====== Study text
Plastic pellets.

TotalEnergies, a global petroleum and energy company, is converting scrap plastic into new polymers in Texas | StanislauV/Shutterstock

A TotalEnergies plant in La Porte, Texas, has begun converting plastic into polypropylene polymers via chemical recycling, the global petroleum and energy company announced late last month. 

The La Porte plant will produce polymers that are suitable for food-grade packaging and other applications, according to a Jan. 30 news release from the company. 

“After Europe, this first production of circular polymers from advanced recycling in the United States is a new step forward in our commitment to meeting the global market’s growing demand for more innovative and sustainable plastics, as well as in our ambition to produce 1 million tons of circular polymers a year by 2030,” Heather Tomas, vice president of Polymers Americas at TotalEnergies, said in a written statement. 

The announcement marks the latest link in a multi-facility chain across eastern Texas, according to the news release.
============
*Problem statement*:
Write the next part of the news story about the Texas plastic recycling plant, picking up after its final sentence. You won't need the dataset entries that come next.
====== Information supplied
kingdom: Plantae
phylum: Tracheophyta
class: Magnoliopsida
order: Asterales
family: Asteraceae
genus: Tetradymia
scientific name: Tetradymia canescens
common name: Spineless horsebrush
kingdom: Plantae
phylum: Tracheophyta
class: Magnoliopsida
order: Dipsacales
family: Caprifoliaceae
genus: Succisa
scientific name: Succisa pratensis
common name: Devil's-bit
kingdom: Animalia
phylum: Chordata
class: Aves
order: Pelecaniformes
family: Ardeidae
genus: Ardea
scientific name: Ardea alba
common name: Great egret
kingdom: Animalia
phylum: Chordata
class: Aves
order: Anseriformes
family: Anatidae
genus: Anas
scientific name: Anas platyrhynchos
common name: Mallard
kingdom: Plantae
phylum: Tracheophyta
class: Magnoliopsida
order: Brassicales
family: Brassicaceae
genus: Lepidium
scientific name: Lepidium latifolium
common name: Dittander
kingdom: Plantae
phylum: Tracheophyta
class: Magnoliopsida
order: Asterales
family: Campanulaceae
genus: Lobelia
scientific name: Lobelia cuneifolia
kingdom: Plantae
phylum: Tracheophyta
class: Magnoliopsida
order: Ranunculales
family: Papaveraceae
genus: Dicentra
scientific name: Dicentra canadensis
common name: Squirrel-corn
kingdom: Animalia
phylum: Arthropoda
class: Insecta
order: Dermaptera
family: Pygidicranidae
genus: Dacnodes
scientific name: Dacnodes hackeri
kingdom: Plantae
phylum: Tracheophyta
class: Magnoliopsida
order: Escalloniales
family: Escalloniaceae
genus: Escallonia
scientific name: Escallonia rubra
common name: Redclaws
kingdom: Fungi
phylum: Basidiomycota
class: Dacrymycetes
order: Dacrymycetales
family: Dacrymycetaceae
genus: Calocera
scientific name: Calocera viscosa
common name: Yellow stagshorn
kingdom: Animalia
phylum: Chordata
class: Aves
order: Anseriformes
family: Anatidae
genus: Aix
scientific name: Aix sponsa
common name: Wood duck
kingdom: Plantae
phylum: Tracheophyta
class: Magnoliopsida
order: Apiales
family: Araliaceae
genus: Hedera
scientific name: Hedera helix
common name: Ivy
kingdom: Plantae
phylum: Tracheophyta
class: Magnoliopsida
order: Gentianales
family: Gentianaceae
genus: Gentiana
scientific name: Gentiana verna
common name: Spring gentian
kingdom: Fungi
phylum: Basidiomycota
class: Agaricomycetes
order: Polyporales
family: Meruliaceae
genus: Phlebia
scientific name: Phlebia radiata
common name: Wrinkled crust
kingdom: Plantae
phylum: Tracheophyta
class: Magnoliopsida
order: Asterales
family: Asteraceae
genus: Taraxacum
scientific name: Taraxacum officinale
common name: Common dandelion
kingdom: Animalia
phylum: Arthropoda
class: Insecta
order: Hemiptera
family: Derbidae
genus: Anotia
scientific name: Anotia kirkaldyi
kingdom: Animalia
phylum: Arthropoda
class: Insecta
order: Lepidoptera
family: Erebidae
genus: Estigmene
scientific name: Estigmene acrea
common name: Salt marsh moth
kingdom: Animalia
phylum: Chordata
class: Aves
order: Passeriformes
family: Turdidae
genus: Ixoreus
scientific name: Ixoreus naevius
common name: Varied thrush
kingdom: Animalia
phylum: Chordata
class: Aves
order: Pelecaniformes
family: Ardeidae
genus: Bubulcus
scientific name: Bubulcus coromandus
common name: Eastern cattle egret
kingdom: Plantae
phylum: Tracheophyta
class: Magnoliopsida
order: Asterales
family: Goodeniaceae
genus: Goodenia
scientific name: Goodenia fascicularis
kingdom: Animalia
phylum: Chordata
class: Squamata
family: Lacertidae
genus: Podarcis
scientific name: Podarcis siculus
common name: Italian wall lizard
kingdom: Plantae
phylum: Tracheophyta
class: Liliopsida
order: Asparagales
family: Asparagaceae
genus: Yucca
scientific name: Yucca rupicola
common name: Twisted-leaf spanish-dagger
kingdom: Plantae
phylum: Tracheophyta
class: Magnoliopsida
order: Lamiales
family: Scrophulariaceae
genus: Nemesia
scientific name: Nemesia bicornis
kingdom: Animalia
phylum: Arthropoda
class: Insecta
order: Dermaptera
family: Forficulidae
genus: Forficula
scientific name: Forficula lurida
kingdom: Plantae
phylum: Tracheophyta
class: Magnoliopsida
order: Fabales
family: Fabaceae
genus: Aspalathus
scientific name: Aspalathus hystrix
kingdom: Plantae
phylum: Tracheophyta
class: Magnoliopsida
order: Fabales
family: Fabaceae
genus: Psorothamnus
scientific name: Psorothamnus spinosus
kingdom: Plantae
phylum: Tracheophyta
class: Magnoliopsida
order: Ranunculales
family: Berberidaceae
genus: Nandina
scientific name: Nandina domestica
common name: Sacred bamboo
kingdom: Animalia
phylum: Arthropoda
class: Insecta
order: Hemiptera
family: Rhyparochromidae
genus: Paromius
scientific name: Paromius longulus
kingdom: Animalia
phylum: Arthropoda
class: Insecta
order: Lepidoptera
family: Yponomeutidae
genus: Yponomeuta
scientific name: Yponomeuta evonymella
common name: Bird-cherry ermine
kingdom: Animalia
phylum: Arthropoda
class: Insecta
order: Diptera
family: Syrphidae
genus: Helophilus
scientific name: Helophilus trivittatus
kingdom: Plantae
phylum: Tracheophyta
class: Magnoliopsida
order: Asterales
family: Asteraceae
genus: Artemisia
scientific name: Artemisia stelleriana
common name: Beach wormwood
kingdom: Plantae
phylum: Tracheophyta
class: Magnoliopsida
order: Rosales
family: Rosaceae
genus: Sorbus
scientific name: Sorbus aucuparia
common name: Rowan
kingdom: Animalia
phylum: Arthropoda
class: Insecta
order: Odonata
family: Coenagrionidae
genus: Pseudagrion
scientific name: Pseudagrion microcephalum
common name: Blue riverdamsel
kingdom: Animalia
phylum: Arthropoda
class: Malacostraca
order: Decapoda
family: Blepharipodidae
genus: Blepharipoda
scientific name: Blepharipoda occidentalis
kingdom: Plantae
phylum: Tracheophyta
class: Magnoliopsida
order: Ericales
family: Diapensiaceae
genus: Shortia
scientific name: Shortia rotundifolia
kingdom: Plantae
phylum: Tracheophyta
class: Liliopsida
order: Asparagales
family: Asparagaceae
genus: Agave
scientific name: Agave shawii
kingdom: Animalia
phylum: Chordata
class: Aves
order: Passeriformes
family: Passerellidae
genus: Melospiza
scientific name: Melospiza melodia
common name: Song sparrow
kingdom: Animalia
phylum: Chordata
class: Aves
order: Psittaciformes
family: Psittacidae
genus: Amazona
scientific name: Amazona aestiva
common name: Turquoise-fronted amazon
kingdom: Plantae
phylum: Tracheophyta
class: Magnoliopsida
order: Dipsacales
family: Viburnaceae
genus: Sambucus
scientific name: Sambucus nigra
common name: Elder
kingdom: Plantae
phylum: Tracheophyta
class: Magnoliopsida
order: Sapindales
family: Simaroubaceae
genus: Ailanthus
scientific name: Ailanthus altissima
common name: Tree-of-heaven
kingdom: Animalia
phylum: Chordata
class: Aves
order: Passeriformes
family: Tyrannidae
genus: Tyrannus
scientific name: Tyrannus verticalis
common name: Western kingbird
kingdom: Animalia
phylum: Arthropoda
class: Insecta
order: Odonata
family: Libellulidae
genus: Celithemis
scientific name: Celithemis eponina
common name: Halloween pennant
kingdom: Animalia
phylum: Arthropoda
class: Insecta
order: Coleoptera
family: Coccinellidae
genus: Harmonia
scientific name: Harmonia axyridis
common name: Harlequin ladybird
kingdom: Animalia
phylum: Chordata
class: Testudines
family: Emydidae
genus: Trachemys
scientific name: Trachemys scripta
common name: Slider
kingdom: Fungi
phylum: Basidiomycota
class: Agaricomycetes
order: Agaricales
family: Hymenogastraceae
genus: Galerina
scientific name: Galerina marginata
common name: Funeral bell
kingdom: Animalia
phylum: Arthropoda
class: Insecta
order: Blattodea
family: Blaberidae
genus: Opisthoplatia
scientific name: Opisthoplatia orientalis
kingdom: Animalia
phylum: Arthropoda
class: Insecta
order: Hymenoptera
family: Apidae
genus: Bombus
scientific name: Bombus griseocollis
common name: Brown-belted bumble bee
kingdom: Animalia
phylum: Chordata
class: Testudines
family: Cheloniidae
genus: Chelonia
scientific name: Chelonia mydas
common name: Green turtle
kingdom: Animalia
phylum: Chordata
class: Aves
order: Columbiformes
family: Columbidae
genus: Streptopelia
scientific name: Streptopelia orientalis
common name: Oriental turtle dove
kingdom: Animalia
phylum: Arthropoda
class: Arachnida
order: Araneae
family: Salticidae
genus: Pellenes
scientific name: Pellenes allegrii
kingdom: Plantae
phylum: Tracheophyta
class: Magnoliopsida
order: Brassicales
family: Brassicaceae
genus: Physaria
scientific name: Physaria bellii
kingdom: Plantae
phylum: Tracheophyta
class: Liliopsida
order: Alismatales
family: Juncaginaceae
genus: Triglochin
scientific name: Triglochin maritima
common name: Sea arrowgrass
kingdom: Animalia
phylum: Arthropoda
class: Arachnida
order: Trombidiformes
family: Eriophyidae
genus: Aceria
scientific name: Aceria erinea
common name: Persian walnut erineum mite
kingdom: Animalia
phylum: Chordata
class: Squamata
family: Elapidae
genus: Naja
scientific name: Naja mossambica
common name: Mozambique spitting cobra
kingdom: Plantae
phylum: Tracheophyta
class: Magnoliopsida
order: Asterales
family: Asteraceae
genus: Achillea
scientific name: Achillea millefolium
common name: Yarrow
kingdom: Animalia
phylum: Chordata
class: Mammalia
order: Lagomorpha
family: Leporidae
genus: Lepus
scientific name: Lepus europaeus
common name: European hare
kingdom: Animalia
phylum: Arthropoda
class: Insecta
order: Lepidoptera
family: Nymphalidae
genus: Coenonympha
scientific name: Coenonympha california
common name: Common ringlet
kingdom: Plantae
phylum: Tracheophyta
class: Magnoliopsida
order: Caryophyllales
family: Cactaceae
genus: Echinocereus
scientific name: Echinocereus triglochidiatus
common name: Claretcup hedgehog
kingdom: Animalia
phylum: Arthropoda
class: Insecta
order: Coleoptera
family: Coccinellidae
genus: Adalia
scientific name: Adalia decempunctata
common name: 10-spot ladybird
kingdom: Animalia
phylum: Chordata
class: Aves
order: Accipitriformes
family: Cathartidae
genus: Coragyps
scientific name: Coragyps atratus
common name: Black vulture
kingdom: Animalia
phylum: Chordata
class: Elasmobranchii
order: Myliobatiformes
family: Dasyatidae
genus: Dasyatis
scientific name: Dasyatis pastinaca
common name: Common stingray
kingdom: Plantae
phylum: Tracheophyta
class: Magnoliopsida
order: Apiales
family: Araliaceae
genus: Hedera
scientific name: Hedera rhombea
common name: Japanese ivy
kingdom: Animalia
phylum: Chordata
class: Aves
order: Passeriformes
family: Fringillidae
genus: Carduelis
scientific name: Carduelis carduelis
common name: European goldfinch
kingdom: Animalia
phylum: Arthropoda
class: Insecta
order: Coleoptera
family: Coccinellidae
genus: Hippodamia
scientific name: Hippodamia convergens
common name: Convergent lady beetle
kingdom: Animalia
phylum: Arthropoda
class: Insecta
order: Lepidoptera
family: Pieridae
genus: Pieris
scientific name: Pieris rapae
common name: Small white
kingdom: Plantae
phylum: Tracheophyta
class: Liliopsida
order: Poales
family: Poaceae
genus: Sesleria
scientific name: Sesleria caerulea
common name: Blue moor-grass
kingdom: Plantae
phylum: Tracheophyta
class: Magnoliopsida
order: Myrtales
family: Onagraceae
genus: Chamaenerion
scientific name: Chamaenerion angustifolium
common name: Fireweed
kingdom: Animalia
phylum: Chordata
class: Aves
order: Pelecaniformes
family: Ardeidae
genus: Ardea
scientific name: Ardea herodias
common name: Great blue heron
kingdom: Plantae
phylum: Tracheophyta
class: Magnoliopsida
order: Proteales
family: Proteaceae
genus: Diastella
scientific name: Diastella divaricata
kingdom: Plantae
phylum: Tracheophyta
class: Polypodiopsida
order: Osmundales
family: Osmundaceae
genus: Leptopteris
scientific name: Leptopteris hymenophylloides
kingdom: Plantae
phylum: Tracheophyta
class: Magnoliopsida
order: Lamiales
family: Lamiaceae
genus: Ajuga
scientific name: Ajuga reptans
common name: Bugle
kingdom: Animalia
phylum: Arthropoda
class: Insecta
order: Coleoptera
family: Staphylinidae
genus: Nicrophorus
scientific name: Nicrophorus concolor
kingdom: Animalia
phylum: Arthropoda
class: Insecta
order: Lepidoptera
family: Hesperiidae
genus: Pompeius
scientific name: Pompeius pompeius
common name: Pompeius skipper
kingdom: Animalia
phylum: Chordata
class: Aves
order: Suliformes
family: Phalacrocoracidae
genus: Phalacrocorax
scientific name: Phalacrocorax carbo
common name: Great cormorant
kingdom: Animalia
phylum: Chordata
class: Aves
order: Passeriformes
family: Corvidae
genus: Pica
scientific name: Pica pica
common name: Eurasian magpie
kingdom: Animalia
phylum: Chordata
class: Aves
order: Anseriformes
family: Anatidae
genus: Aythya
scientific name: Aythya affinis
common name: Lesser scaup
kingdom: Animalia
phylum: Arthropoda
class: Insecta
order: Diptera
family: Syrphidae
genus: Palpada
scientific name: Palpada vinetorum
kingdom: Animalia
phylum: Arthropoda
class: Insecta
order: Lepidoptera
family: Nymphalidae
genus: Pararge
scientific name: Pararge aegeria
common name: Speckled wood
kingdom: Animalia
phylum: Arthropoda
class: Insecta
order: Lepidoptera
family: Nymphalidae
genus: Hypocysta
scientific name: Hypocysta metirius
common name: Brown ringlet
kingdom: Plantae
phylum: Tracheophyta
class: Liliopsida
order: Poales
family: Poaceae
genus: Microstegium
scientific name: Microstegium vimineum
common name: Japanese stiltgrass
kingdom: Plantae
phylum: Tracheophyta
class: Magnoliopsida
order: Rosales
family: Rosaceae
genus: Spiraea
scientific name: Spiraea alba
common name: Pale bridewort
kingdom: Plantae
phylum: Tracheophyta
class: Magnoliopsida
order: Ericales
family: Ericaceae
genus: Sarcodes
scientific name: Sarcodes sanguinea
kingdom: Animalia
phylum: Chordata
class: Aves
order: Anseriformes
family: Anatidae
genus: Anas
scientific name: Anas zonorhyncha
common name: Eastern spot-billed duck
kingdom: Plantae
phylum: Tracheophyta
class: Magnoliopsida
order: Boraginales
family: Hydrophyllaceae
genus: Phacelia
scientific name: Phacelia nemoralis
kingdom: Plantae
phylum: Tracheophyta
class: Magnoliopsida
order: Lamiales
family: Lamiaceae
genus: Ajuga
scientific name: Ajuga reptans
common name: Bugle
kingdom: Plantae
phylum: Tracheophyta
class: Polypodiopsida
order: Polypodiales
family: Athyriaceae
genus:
============
*Result of this task*:
New Hope Energy, which uses a patented technology to process mixed plastic that would otherwise be landfilled or incinerated, provided the feedstock from its facility in Tyler, Texas. The material was then converted into monomers in Port Arthur by a joint TotalEnergies and BASF facility. TotalEnergies’ polypropylene plant in La Porte then converted the monomers into polymers. 

The announcement noted New Hope Energy has signed a multi-year agreement to supply TotalEnergies with petrochemical feedstock. 

“We are excited to partner with TotalEnergies in our mutual effort to transform plastic for a cleaner world,” Rusty Combs, New Hope’s CEO. “This supply agreement is an important step towards achieving New Hope’s goal of creating pyrolysis projects at a scale that will materially improve the nation’s plastic recycling performance.”

TotalEnergies, based in France, has been among multiple oil and chemical companies working to establish a chemical recycling foothold in Texas over the past several years, with a particular focus on PP

Plastic manufacturers tout chemical recycling as a solution to the intertwined problems of unrecycled plastic, polymer degradation in conventional recycling and food safety needs for recycled resin. But the technology has also drawn skepticism from environmental groups, and The Recycling Partnership earlier this year called for transparency and accountability in the industry.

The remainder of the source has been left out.